◆ Selected extract
▼
Additionally, of the remaining $1.33 million in non-accrual loans, $1.29 
million, or 97%, consists of real estate secured mortgage loans on which the 
bank historically suffers relatively few losses. Loans "90 Days or More Past 
Due" notes the only increase, which ended 1995 at a figure of $291,486, and 
increased to $394,446 as of December 31, 1996.
<TABLE>
<CAPTION>
   Non-performing assets as of December 31, 1996 and 1995 were made up of the
following:        
                                                     1996         1995
   <S>                                               <C>          <C>
   Non-accruing loans                                $1,621,132   $1,748,376
   Loans past due 90 days or more and still accruing    394,446      291,486
   Other real estate owned                              662,544      761,362
        Total                                        $2,678,122   $2,801,224
</TABLE>
  In summary, non-performing assets decreased 4.4% from last year's figure 
at year end of $2,801,224. In light of this moderate decrease, management 
continues to monitor the allowance for loan and lease losses very carefully and
maintain the reserve at a level of approximately 1% of total eligible loans. 
The Northeast Kingdom is known for being on the lower end of the economic 
scale, and as such suffers greatly in times of economic uncertainty. In view of
this, the Bank will always maintain its conservative approach to the review 
process of our reserve requirements and adjust accordingly for any changes.

  Other real estate owned is made up of properties that the Bank has 
acquired in lieu of foreclosure or through normal foreclosure proceedings. 
Because the policy of the Bank is to value property in other real estate owned
at the lesser of appraised value or book value, an appraisal is performed to 
determine the value as well as to determine if a "write-down" is necessary to 
bring the book value of the loan equal to the appraised value prior to 
including it in OREO; any such write-down is charged to the reserve for loan 
losses. Appraisals are then done periodically thereafter, with any additional 
write-downs being made at that time and charged to earnings.
  Our current portfolio of other real estate owned is made up of $232,771 in
properties deeded in lieu and $429,773 acquired through the normal foreclosure
process. All properties are located in Vermont, and are as follows: a 
condominium project in Jay; six condominium units in Newport; building lots in
Irasburg and a single-family residence as well as a commercial building located
in Island Pond. The Bank is actively attempting to sell all of these properties
and expects no material loss on any of them. Other real estate owned is by 
definition a non-earning asset, and as such does have a negative impact on the
Bank's earnings.
  Financial Accounting Standards Board (FASB) has issued Statement #114, 
"Accounting by Creditors for Impairment of a Loan". This accounting standard 
was made effective for fiscal years beginning after December 15, 1994, and is
considered the primary source of authoritative guidance for determining 
allowances relating to specific loans. The Bank adopted this standard as 
required for calendar year 1995. The impact of this accounting standard has 
been determined by the Board of Directors to be immaterial to the bank's
performance.
▲
◆ Extracted records
▼
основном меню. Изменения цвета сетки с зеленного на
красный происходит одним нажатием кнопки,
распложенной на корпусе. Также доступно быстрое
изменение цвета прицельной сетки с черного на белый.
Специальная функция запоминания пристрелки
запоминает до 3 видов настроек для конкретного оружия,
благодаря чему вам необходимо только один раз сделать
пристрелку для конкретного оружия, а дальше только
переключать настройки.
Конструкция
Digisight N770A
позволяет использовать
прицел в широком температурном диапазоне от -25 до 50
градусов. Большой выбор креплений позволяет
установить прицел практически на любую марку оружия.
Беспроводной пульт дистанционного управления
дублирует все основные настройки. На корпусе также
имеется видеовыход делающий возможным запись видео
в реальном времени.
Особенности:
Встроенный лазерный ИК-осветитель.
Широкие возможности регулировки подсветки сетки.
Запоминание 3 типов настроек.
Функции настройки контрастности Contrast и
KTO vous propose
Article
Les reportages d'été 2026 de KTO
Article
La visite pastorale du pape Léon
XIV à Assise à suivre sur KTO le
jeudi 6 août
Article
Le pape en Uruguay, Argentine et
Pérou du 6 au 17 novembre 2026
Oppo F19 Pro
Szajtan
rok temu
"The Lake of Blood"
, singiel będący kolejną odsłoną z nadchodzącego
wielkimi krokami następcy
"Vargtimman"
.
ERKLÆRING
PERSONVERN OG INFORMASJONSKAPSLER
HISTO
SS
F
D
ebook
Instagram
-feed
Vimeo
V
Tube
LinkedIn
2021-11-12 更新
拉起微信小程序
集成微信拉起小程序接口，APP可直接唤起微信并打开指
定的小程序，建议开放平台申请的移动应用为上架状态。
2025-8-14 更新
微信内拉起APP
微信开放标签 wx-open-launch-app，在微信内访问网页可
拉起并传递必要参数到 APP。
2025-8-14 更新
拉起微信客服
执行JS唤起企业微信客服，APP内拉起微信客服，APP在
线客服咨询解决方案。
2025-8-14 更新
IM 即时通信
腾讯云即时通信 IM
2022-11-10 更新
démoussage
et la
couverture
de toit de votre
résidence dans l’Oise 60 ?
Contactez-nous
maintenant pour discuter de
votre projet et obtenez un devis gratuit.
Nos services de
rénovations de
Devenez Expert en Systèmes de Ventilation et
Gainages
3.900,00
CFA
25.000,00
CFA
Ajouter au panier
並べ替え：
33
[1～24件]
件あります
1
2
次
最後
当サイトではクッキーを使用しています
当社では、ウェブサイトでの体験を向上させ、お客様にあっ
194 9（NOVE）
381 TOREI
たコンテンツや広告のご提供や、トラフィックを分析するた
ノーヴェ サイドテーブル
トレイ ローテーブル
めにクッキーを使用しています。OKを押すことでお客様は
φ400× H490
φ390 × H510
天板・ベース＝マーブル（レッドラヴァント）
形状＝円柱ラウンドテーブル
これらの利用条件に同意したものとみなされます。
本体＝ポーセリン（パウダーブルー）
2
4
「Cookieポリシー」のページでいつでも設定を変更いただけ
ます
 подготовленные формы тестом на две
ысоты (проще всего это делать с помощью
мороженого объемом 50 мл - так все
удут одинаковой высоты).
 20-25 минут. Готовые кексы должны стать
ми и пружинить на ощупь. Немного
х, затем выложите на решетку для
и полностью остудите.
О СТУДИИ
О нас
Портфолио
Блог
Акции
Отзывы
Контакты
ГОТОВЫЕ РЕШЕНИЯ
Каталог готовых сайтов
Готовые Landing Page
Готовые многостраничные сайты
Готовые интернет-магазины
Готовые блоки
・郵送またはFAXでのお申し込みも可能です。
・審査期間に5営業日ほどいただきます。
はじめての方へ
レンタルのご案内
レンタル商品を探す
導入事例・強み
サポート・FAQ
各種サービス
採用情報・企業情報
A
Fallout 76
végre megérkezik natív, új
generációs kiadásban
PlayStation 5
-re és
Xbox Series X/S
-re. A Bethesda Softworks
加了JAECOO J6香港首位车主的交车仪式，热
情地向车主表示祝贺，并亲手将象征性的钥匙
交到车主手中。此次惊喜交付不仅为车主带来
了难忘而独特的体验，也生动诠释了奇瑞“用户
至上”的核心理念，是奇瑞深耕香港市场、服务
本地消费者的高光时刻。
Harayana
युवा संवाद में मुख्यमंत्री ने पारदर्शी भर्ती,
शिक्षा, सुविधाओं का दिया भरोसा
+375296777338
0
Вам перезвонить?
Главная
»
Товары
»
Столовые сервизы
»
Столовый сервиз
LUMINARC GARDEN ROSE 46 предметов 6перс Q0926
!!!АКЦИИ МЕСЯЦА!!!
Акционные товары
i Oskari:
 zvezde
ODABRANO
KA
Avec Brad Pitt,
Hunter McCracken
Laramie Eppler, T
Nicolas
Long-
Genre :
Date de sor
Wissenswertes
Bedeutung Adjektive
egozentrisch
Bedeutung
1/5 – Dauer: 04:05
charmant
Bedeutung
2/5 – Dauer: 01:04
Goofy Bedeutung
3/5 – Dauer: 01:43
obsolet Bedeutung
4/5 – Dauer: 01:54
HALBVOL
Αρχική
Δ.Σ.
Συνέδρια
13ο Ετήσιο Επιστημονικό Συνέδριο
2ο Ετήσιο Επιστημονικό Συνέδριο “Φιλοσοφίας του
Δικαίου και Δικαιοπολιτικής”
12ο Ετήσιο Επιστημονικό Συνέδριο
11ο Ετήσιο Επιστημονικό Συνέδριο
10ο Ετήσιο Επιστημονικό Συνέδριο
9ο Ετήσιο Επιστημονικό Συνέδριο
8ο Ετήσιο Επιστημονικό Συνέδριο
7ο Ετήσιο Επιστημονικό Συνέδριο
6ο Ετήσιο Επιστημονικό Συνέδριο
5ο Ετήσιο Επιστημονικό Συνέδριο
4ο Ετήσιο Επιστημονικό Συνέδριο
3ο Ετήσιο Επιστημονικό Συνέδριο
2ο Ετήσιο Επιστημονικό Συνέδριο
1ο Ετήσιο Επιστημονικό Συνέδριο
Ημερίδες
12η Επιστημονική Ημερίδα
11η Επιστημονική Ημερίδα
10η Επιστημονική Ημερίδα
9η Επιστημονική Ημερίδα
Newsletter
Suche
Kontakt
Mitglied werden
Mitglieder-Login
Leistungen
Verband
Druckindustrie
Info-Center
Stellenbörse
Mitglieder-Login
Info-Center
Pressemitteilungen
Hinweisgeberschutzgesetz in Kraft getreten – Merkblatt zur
▲
◆ Tasks to carry out
**a.** Answer these questions using the bank report excerpt:
(i) What total for non-performing assets at year end 1996 does the table show?
(ii) What dollar amount of the current other real estate owned portfolio consists of properties deeded in lieu?
(iii) For which calendar year did the Bank adopt Statement #114?
**b.** Swap "Board of Directors" for "Audit Committee" in the bank report excerpt, and give the passage from "Financial Accounting Standards" to "performance." with that change.
**c.** Please extend the bank report excerpt, picking up after its final sentence.

◆ Answers to this exercise
**a.**
(i) $2,678,122
(ii) $232,771
(iii) 1995

**b.**
Financial Accounting Standards Board (FASB) has issued Statement #114, 
"Accounting by Creditors for Impairment of a Loan". This accounting standard 
was made effective for fiscal years beginning after December 15, 1994, and is
considered the primary source of authoritative guidance for determining 
allowances relating to specific loans. The Bank adopted this standard as 
required for calendar year 1995. The impact of this accounting standard has 
been determined by the Audit Committee to be immaterial to the bank's
performance.

**c.**
Bank Premises and Equipment-The major classes of bank premises and equipment 
and the total accumulated depreciation are as follows:
<TABLE>
<CAPTION>
                                      December 31,
                                     1996          1995
<S>                                  <C>           <C>
Land                                 $    80,747   $    80,747
Buildings and improvements             2,408,306     2,236,459
Furniture and equipment                3,804,909     3,490,168
Leasehold improvements                   376,620       325,105
                                       6,670,582     6,132,479
Less accumulated depreciation         (3,249,223)   (2,869,313)
                                     $ 3,421,359   $ 3,263,166
</TABLE>	
  Depreciation included in occupancy and equipment expense amounted to 
$392,775, $326,702 and $250,469 for the years ended December 31, 1996, 
1995 and 1994, respectively.
	

The Bank currently leases four of the seven offices it occupies. These leased
offices are located in Island Pond, Newport, Barton and St. Johnsbury, Vermont.
The lease for the Newport office was scheduled to expire December 31, 1997, but
a one-year extension was granted in May of 1996 extending the lease to December
31, 1998. This office will then be relocated to a condominium space of 
approximately 3,084 square feet in the proposed state office building soon to
be erected at the opposite end of Main Street from the Bank's current office. 
The operating leases for the three other locations expire in various years 
through 2013 with options to renew. In addition, the Bank leases certain 
computer hardware under an operating lease which expires in the first quarter 
of 1999.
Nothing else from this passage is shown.